◆ **Instructions for the task**
Copy the material word for word, beginning with its first line and stopping after the line that contains "Is it true that 15:53:35 is 8% of the pie?".

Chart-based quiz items
'''
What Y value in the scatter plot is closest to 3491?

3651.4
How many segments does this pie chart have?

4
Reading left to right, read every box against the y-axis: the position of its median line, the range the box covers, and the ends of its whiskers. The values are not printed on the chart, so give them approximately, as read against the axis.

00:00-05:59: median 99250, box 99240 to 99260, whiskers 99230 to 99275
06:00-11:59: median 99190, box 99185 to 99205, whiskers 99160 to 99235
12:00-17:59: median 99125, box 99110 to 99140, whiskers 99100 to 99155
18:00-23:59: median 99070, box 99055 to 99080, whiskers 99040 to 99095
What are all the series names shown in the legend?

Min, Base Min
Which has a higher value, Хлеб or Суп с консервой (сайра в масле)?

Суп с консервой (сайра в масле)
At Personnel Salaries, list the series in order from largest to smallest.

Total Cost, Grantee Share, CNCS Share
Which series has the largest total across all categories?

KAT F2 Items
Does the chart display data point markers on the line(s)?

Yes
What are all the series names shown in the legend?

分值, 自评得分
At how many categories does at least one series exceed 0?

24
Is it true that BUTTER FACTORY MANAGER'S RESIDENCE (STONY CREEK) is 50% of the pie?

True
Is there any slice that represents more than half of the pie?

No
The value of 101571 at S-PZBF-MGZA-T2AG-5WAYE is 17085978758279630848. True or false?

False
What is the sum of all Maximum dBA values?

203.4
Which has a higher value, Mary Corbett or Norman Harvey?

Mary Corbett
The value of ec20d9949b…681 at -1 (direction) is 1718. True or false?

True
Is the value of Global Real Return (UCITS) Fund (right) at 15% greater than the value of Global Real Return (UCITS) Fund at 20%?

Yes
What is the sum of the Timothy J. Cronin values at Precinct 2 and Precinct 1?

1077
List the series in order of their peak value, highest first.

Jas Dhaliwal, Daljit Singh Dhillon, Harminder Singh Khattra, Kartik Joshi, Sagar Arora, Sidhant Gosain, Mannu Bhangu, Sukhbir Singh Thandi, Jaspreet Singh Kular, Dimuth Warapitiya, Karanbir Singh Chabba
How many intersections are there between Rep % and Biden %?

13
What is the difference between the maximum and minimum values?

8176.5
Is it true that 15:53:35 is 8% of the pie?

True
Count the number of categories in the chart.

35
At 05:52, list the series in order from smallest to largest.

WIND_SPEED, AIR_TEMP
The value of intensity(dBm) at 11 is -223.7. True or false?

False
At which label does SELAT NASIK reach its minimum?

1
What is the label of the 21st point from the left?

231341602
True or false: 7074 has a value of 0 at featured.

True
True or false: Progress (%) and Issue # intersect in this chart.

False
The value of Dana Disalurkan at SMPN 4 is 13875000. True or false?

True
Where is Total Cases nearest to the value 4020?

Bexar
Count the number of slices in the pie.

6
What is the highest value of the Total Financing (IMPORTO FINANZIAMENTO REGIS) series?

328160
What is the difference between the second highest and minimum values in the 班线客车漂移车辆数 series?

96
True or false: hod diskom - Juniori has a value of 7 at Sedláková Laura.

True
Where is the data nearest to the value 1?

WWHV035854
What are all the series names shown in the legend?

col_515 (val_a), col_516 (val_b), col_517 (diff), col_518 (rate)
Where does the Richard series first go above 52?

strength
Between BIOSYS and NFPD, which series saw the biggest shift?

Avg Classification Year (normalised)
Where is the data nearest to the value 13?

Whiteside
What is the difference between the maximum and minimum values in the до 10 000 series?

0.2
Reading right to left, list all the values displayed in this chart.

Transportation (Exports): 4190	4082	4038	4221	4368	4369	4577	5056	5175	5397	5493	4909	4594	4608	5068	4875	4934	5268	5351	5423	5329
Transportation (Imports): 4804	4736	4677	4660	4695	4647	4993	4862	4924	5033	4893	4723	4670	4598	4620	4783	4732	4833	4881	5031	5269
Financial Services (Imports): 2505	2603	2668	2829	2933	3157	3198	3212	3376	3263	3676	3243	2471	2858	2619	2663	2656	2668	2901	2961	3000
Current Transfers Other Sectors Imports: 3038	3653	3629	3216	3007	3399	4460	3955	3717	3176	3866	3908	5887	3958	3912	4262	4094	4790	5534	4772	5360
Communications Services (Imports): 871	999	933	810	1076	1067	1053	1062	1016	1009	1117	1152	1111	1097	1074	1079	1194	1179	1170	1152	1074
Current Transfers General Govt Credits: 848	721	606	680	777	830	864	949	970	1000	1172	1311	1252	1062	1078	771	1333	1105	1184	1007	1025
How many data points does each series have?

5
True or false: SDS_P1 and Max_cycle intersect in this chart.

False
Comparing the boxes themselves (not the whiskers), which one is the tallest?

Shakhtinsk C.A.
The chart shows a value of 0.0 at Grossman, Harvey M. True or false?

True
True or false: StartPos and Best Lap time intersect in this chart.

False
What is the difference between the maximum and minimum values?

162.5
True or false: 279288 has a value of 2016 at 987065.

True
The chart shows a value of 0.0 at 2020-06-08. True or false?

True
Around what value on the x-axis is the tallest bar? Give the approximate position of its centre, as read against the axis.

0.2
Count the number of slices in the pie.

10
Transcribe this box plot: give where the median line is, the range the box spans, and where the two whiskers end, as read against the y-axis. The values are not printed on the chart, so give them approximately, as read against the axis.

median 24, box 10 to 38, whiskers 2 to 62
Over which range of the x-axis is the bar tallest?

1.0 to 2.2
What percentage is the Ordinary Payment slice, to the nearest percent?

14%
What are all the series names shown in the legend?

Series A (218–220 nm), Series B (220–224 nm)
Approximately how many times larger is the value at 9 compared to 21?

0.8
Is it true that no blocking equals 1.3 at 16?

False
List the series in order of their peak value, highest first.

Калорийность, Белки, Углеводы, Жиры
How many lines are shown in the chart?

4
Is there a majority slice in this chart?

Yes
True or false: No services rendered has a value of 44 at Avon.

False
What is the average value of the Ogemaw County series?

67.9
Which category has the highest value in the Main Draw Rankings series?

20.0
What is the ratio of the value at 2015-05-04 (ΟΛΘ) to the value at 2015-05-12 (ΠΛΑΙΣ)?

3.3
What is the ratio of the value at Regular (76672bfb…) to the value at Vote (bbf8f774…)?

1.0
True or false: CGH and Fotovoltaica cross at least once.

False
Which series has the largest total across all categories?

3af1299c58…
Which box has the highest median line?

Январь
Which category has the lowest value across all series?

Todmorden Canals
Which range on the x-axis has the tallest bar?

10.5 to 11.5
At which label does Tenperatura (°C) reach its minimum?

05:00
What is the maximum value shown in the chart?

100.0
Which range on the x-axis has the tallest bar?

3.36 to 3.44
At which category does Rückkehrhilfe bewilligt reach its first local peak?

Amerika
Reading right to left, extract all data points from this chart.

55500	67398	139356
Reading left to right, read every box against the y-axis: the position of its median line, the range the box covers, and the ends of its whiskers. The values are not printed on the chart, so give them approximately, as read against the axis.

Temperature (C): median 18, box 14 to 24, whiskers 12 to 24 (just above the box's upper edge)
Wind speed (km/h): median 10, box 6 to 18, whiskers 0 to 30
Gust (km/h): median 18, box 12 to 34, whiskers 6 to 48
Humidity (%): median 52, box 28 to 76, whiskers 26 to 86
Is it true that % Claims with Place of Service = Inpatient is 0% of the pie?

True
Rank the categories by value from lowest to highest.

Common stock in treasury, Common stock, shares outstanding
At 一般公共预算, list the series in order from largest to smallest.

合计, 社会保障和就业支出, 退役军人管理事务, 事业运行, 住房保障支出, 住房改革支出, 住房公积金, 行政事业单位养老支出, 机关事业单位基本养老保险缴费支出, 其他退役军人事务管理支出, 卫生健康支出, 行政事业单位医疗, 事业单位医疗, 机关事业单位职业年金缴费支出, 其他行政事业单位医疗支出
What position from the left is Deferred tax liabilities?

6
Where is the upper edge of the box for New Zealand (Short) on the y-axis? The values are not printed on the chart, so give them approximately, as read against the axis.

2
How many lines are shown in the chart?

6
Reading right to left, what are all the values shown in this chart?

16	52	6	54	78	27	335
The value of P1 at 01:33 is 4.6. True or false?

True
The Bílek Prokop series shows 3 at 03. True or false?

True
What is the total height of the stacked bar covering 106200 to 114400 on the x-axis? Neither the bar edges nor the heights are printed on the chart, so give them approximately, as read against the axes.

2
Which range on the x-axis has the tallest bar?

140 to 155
'''
◆ **Result**
What Y value in the scatter plot is closest to 3491?

3651.4
How many segments does this pie chart have?

4
Reading left to right, read every box against the y-axis: the position of its median line, the range the box covers, and the ends of its whiskers. The values are not printed on the chart, so give them approximately, as read against the axis.

00:00-05:59: median 99250, box 99240 to 99260, whiskers 99230 to 99275
06:00-11:59: median 99190, box 99185 to 99205, whiskers 99160 to 99235
12:00-17:59: median 99125, box 99110 to 99140, whiskers 99100 to 99155
18:00-23:59: median 99070, box 99055 to 99080, whiskers 99040 to 99095
What are all the series names shown in the legend?

Min, Base Min
Which has a higher value, Хлеб or Суп с консервой (сайра в масле)?

Суп с консервой (сайра в масле)
At Personnel Salaries, list the series in order from largest to smallest.

Total Cost, Grantee Share, CNCS Share
Which series has the largest total across all categories?

KAT F2 Items
Does the chart display data point markers on the line(s)?

Yes
What are all the series names shown in the legend?

分值, 自评得分
At how many categories does at least one series exceed 0?

24
Is it true that BUTTER FACTORY MANAGER'S RESIDENCE (STONY CREEK) is 50% of the pie?

True
Is there any slice that represents more than half of the pie?

No
The value of 101571 at S-PZBF-MGZA-T2AG-5WAYE is 17085978758279630848. True or false?

False
What is the sum of all Maximum dBA values?

203.4
Which has a higher value, Mary Corbett or Norman Harvey?

Mary Corbett
The value of ec20d9949b…681 at -1 (direction) is 1718. True or false?

True
Is the value of Global Real Return (UCITS) Fund (right) at 15% greater than the value of Global Real Return (UCITS) Fund at 20%?

Yes
What is the sum of the Timothy J. Cronin values at Precinct 2 and Precinct 1?

1077
List the series in order of their peak value, highest first.

Jas Dhaliwal, Daljit Singh Dhillon, Harminder Singh Khattra, Kartik Joshi, Sagar Arora, Sidhant Gosain, Mannu Bhangu, Sukhbir Singh Thandi, Jaspreet Singh Kular, Dimuth Warapitiya, Karanbir Singh Chabba
How many intersections are there between Rep % and Biden %?

13
What is the difference between the maximum and minimum values?

8176.5
Is it true that 15:53:35 is 8% of the pie?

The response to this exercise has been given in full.